Thursday, May 12, 2011

A Brand is in your Guts

I love reading the Nubby Twiglet archives.  Nubby is a perceptive, talented, on-trend designer and brand consultant that writes a blog about design, fashion, branding, and typography.  Her post on personal branding was one of the catalysts that sparked my interest in branding as a whole.

Her review of The Brand Gap by Marty Neumeier is excellent, but it caught me off-guard.  Some of the first words of the book are:
First: A brand is not a logo.
Second: A brand is not an identity.
Finally: A brand is not a product.

I had no issue accepting the first and final statements.  I know from experience that a brand is not those things.  The second was harder to swallow.  My thought had been that a brand was the total represented identity of a business, product, or service, not limited to the logo or product, but certainly inclusive of them in its overall identity.  When people ask me what I do, I tell them Brand Identity Marketing.  Taking identity out of it seemed extreme.  If a brand isn't the identity of the company, what is it?

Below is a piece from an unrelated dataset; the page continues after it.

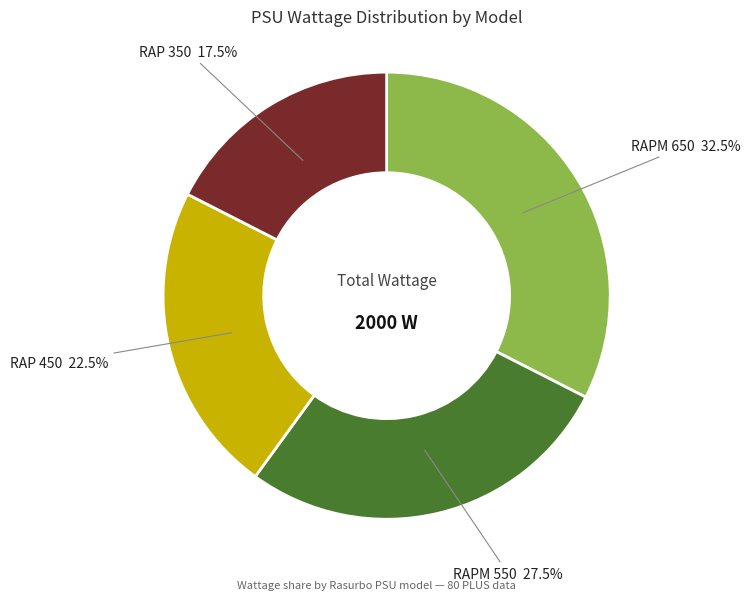

To the nearest percent, what is the difference between the largest and smallest slice percentages?

15%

A brand is a person's gut feeling about a product, service, or organization.

It's a gut feeling because people are emotional, intuitive beings. It's a person's gut feeling because brands are defined by individuals, not companies, markets, or the public.
True to form, I got hit in the gut when I read that.  It's true.  We buy and act emotionally, because those decisions come from a primal place.  When we are satisfying our needs, even if we think we're doing so logically, our needs come from a primal place.  Those decisions are partially rational, but driven by an emotional need. 

The best brands tap into that need, provide a well-designed product to meet that need, exceed customer expectations time after time, building customer trust and loyalty.  Trust = reliability + delight.  Great brands take time, because they create trust, and building trust takes time. 

Check out Nubby's post for the graphic illustrations of this book.  I don't want to bust anyone's copyright, so I'm not reposting, but half the awesomeness of the book is in its design.

1 comment:

  1. I suppose that if branding were an identity, then "rebranding" would be akin to throwing everything out and starting from scratch, which, clearly, is not the case.